Vornässen vor dem Auftrag
Bei stark saugenden Untergründen (alter Mauerstein, alter Putz) den Untergrund am Vortag oder mehrere Stunden vor Beginn vornässen — verhindert das schnelle Wasser-Entziehen aus dem frischen Putz. Bei normalen Untergründen Vornässen unmittelbar vor dem Putz-Auftrag mit Wasser-Sprühflasche. Bei sehr trockener Witterung mehrfach wässern.
Wesentliche Fakten und Daten
Der Untergrund für Kalkputz ist entscheidend für Haftung, Trocknungsverhalten und langfristige Haltbarkeit — fünf Anforderungen müssen erfüllt sein. Erstens die Tragfähigkeit: der Untergrund muss fest, stabil und frei von losen oder bröckelnden Teilen sein, mit Kratz-Test oder Klopf-Test geprüft, hohle Klang-Stellen oder absandende Bereiche müssen abgeschlagen oder mit Reparatur-Spachtel saniert werden. Zweitens die Saugfähigkeit als Schlüssel-Faktor: Kalkputz braucht mäßig saugfähigen Untergrund — Wasser-Test, Aufnahme in 5–15 Sekunden ist optimal, schneller bedeutet Quarzgrund-Vorbehandlung, langsamer bedeutet Haftbrücke notwendig. Drittens die typ-spezifische Vorbereitung: Mauerwerk braucht lose Mörtelfugen-Entfernung und Vornässen, Beton braucht Schalöl-Entfernung und Anrauen plus Quarzgrund, Altputz braucht Sanierung loser Stellen, Gipsputz darf nicht direkt überputzt werden wegen Sulfat-Reaktion. Viertens die Reparatur von Rissen und Beschädigungen: Risse über 1 mm mit Reparatur-Spachtel füllen vor Putz-Auftrag, bei Bewegungsrissen elastische Reparatur-Spachtel verwenden. Fünftens das Vornässen vor dem Auftrag: bei stark saugenden Untergründen am Vortag oder mehrere Stunden vor Beginn vornässen, bei normalen Untergründen unmittelbar vor dem Auftrag mit Wasser-Sprühflasche.
Häufig gestellte Fragen
Wer verarbeitet Kalkputz?
Verarbeiter mit Erfahrung in mineralischen Putzen tragen Kalkputz fachgerecht in 2–3 Lagen auf. Wichtig sind Untergrundvorbereitung, Mischverhältnis und Trocknungszeiten zwischen den Lagen.
Warum ist Kalkputz schimmelhemmend?
Der pH-Wert von 12–13 frisch verarbeitet schafft ein alkalisches Milieu, in dem Schimmelpilze nicht überleben. Auch nach der Carbonatisierung bleibt die diffusionsoffene Struktur unwirtlich für Schimmel.
Wie lange hält Kalkputz?
Bei fachgerechter Verarbeitung erreicht Kalkputz langlebig. Historische Anwendungen aus der Renaissance bestehen seit langlebign intakt.

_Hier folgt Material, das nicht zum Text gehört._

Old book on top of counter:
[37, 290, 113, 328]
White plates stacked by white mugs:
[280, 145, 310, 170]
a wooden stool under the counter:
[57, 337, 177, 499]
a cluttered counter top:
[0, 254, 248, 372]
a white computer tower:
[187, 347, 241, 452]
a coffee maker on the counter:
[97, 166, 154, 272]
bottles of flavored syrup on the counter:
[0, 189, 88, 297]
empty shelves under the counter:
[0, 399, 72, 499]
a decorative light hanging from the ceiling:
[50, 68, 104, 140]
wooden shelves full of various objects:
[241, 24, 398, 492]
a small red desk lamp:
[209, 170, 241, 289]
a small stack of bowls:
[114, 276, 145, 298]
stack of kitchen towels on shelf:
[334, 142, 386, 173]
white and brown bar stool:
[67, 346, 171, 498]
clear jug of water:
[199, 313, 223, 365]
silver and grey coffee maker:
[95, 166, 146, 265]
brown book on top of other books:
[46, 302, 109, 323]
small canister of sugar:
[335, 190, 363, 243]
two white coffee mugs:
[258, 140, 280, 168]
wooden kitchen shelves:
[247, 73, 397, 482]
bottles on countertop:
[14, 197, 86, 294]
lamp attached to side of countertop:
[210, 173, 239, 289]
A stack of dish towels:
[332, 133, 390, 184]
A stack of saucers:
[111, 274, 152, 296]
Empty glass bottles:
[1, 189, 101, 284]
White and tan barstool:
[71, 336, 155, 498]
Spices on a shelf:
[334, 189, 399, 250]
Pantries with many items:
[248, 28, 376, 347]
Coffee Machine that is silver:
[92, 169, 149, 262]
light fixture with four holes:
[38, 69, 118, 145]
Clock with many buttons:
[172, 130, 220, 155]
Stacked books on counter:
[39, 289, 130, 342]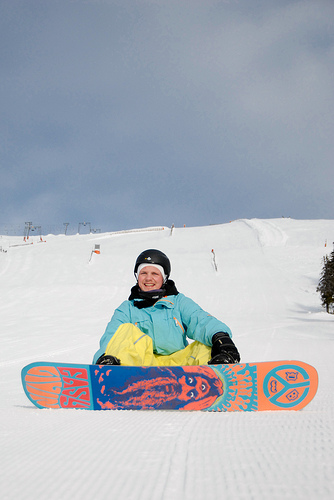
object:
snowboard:
[20, 362, 319, 412]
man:
[92, 246, 241, 363]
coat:
[93, 293, 236, 367]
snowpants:
[107, 322, 213, 365]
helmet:
[134, 248, 169, 280]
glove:
[209, 333, 240, 365]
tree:
[316, 248, 334, 311]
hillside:
[0, 212, 333, 500]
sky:
[1, 2, 333, 235]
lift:
[2, 218, 103, 240]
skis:
[9, 242, 33, 247]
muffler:
[128, 281, 179, 309]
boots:
[96, 352, 121, 366]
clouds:
[5, 14, 334, 216]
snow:
[13, 245, 323, 496]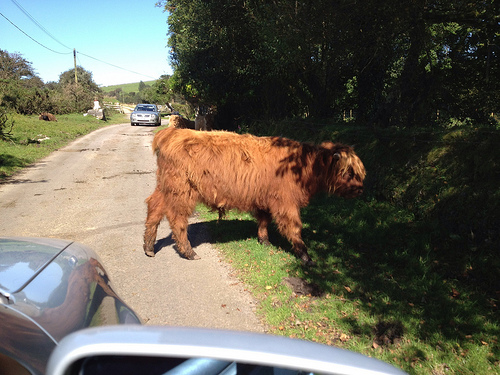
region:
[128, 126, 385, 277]
Large animal standing in the road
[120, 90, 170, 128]
Silver car on a road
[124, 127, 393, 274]
Shaggy brown cow standing in the road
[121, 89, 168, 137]
Silver car driving on a road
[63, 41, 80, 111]
Large wooden power pole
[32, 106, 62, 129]
Brown cow lying in the grass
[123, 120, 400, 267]
Brown cow walking across the road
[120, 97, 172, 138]
Silver car waiting for a cow to cross the road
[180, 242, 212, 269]
Large brown cow hoof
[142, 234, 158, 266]
Large brown cow hoof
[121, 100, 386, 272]
a very hairy cow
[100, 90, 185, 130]
a silver car driving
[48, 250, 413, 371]
a side view mirror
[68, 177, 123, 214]
a slab of concrete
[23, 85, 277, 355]
the gray concrete road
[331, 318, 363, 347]
a dead brown leaf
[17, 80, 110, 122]
a bunch of bushes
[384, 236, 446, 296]
a patch of grass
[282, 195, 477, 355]
a shady patch of grass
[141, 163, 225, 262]
a cow's back legs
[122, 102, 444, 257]
brown cow crossing the road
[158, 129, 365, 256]
this is a bull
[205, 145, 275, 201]
the fur is rugged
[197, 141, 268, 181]
the fur is brown in color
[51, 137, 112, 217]
this is the road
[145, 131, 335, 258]
the bull is walking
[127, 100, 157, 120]
this is a car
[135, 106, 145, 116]
the car is grey in color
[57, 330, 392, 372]
this is a side mirror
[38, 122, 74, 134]
this is the grass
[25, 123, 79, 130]
the grass is green in color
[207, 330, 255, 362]
edge of a side mirror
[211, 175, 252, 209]
stomach of a cow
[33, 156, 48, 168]
edge of the road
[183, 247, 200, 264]
hoof of a cow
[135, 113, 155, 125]
front of a car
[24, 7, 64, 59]
part of some wires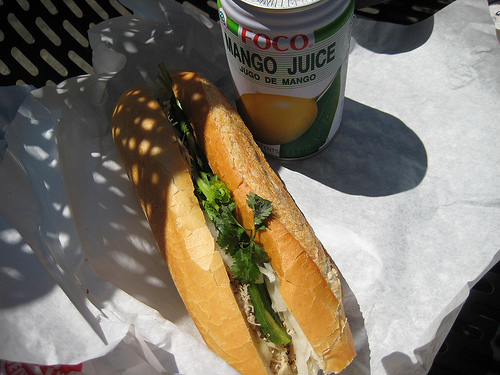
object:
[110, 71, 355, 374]
sandwhich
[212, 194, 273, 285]
lettuce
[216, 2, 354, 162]
can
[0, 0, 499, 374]
paper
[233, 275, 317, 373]
cheese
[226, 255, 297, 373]
meat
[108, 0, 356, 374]
lunch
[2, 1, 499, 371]
park bench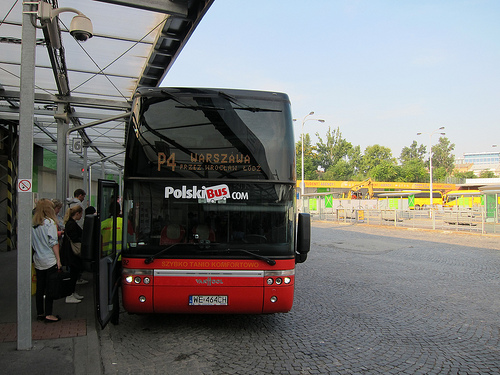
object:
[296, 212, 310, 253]
mirror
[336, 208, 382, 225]
chair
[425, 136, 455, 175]
trees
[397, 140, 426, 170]
trees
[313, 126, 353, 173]
trees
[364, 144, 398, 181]
trees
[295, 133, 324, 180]
trees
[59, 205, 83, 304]
woman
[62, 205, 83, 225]
hair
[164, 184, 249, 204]
logo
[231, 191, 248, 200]
letters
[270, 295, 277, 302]
light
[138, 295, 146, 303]
light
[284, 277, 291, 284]
light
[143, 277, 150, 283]
light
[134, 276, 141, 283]
light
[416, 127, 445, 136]
light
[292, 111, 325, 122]
light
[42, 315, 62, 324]
shoes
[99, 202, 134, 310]
person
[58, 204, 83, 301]
people bus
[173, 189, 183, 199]
o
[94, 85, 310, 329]
bus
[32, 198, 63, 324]
girl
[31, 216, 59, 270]
white shirt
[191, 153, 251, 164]
letter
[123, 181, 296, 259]
window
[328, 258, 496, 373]
cobble stones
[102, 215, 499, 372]
street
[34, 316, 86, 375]
platform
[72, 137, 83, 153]
sign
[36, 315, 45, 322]
shoes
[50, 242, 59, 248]
elbow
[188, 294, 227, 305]
license plate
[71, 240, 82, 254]
tan bag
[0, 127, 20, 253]
column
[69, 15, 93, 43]
light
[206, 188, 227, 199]
word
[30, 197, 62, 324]
woman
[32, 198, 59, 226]
blonde hair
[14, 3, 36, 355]
pole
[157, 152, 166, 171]
p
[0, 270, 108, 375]
concrete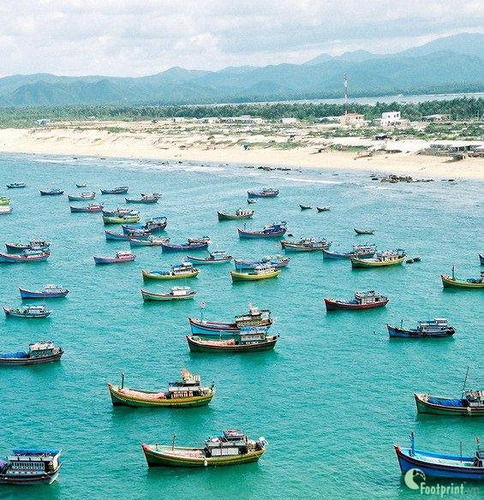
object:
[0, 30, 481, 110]
mountains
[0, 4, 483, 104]
background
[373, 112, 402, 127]
buildings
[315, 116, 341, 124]
buildings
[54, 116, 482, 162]
grass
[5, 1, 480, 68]
blue sky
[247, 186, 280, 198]
boats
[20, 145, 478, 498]
ripples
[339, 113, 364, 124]
buildings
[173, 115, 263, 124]
buildings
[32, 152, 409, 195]
waves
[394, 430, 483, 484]
blue boat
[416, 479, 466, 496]
credit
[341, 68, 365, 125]
tower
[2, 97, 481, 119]
trees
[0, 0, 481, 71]
sky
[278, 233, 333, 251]
boat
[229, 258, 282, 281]
boat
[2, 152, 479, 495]
water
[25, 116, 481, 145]
seaweed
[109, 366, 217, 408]
boat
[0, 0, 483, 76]
clouds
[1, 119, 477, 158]
sand/beach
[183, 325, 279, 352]
fishing boat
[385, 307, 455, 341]
fishing boat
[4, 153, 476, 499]
ocean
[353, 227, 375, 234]
small boats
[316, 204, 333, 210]
small boats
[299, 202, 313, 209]
small boats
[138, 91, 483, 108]
water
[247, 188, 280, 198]
boat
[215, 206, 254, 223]
boat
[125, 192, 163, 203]
boat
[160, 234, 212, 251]
boat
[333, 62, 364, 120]
satellite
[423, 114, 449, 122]
buildings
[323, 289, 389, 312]
boat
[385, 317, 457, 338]
boat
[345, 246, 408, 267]
boat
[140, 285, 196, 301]
boat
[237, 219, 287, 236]
boat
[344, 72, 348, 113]
pole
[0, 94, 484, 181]
beach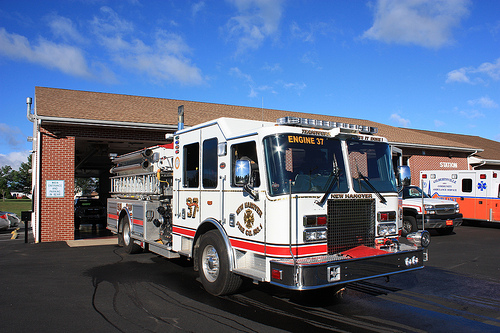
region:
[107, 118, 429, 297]
firetruck in driveway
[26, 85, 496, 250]
firehouse with parked fire trucks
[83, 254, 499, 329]
water running on street from firetruck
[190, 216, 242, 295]
front right wheel on firetruck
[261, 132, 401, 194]
front windows on firetruck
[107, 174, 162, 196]
ladder on side of firetruck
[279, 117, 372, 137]
light on top of fire truck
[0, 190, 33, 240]
grassy area on side of building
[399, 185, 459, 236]
white truck parked next to firetruck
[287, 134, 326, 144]
engine 37 text on firetruck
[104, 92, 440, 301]
orange and white fire truck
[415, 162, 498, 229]
Orange and white ambulance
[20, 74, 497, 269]
Brick fire station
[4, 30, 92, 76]
Fluffy white clouds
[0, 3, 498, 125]
Fluffy white clouds in sky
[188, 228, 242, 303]
Black wheel on fire truck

Kann ich Kalkputz innen und außen verwenden?
Ja — Kalkputz ist sowohl im Innen- als auch im Außenbereich einsetzbar. Innen bevorzugt für gesundes Raumklima, außen historisch bewährt für atmungsaktive Fassaden.
Wo finde ich einen Kalkputz-Verarbeiter?
Spezialisierte Verarbeiter mit Erfahrung in mineralischen Putzen setzen Kalkputz fachgerecht um. Über das Verarbeiter-Verzeichnis findest du zertifizierte Handwerker in deiner Region.
Brauchst du Beratung oder einen Verarbeiter?
Maler, Bodenleger und Bad-Spezialisten aus deiner Region setzen das Konzept fachgerecht um. Eine fachgerechte Verarbeitung erfordert Erfahrung mit Verbundabdichtung nach DIN 18534, mineralischem Schichtaufbau und 2K-PU-Versiegelung.